▸ GIVEN TASK
Count the lines in the listing below that contain the string "Page", and reply with only that number.

▸ EXERCISE INPUT

::::::::

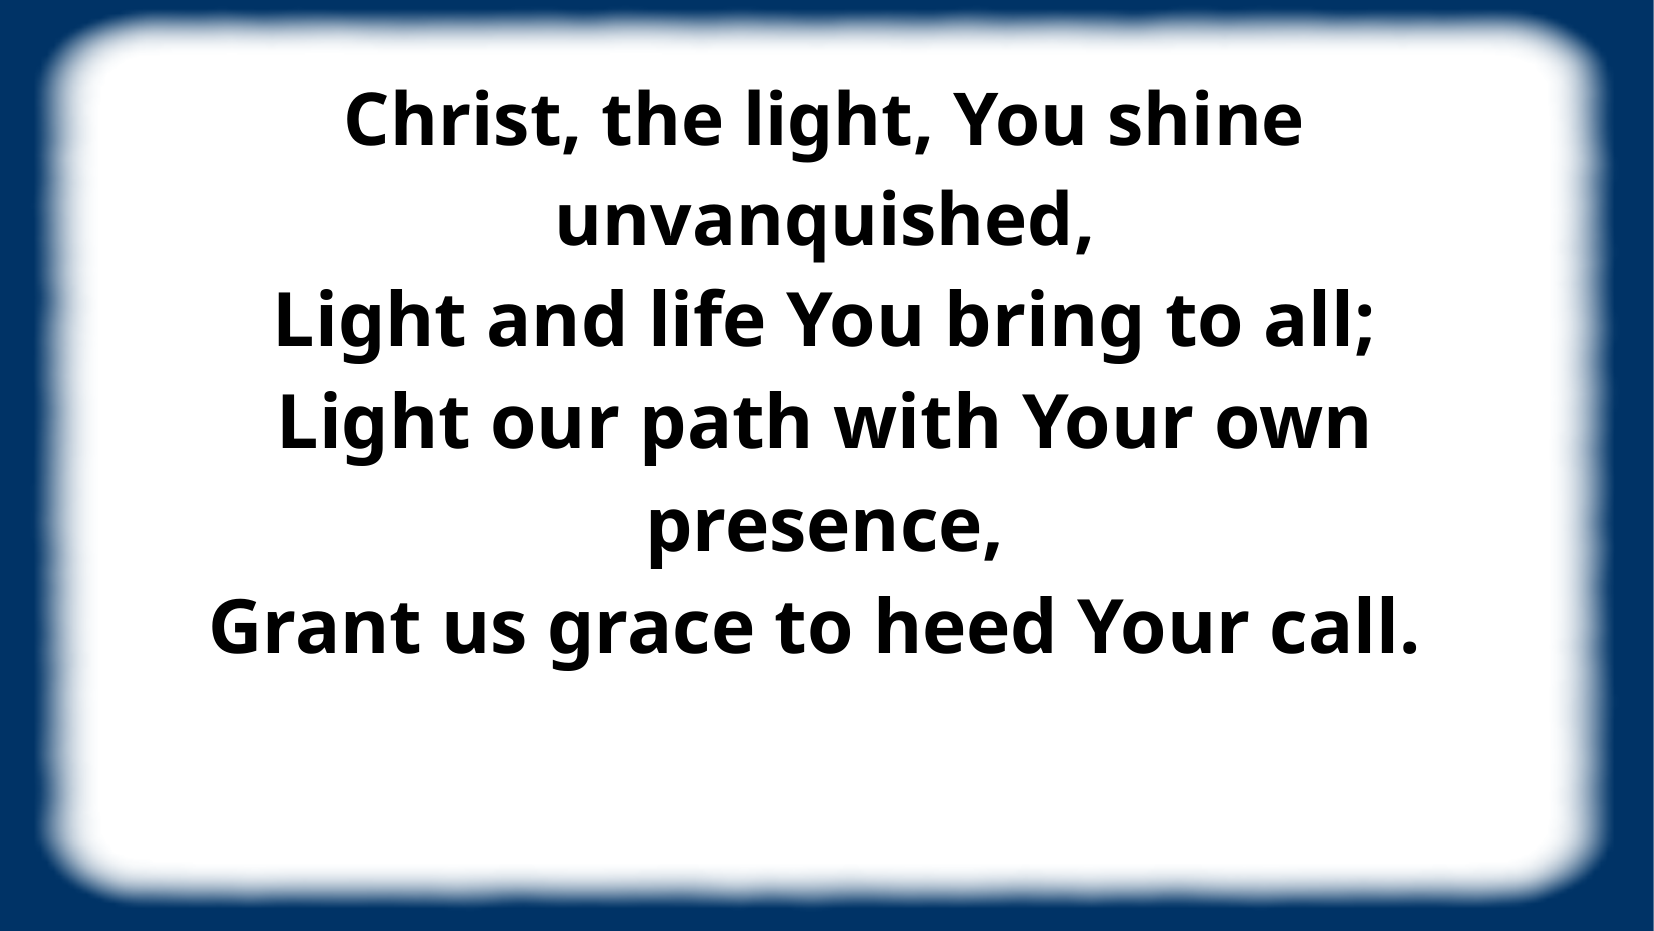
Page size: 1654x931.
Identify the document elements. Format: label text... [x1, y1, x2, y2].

::::::::

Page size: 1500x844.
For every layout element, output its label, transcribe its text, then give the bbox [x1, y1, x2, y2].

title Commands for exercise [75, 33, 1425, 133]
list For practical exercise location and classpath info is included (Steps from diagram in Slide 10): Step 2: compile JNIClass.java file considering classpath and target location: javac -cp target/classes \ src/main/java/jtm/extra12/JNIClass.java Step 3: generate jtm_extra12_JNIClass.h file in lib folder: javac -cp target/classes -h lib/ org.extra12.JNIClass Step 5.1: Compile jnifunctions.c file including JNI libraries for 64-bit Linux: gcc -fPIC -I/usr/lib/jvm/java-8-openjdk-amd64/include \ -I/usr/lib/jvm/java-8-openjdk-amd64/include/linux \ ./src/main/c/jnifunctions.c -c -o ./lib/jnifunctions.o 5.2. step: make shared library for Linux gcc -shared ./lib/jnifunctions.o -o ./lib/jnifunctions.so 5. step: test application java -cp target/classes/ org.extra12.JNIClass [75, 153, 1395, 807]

::::::::

▸ RESULT FOR THIS EXERCISE
2